# Leupold Vendetta



## ReinyRooster (Mar 16, 2009)

Have bought but not yet rec'd the new Leupold Vendatta. Am excited to get my hands on it. Anybody have one or used one? Would love to hear some feedback.


----------



## dh1 (Dec 16, 2004)

How do you know that the range it is giving you is on the deer and not a branch or what not?


----------



## JDoupe (Dec 9, 2006)

I have one and used it last year. I was able to range one deer I tiook and it worked like a charm. Click, 27 yards (compensated from a 25' tree stand), and thwack!

Before I had one, I was with a friend on a 3D course messing around. If you were clicking through tight areas, it some times picked up a branch. You had to be conscious of it. If the target is at 30-40 yards and the range comes up 22....you know it picked up a branch.

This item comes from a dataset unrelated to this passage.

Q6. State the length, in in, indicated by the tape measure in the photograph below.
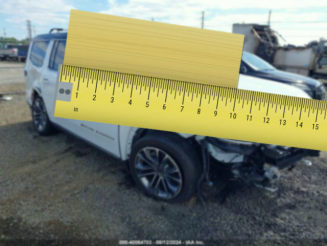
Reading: 10 in
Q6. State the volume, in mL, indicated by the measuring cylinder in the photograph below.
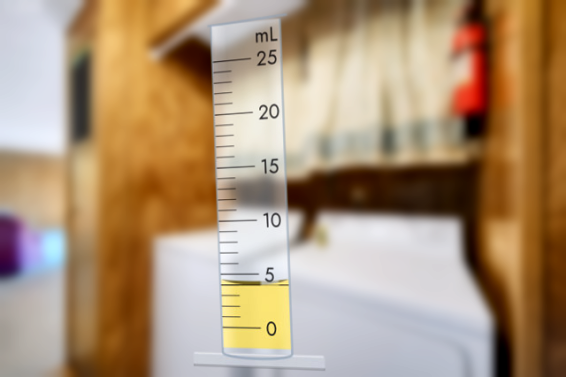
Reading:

No different than a hand held range finder.

When you are setting it up, you set up the range finder to line up with your 20yrd pin......then when you draw and hold the 20 on the target....click the button, and range comes up.

I think it will come into it's own for Moose hunting as some people have a hard time judging them because of thier size. Also, the can and do present shots that are in th open.

The other thig you have to watch is the weight. It's 10oz.....so be aware that it might affect your bowbalance.

Good luck!


----------



## 3--d (Feb 15, 2005)

There is a set up mode...sight in laser with your 20yrd pin.
seems to work but balance might be off due to the weight.

Andy


----------



## 3D-GURU (Apr 1, 2003)

I think they COULD be a great idea, especially for those that get REALLY ratttled when game are close. However, don't be looking for any recognition in the record books for a giant that you shot with one of these mounted on your bow, because Pope and Young, for example, will not honour an animal taken with this item mounted on your bow. Look it up in their rules.

Rob


----------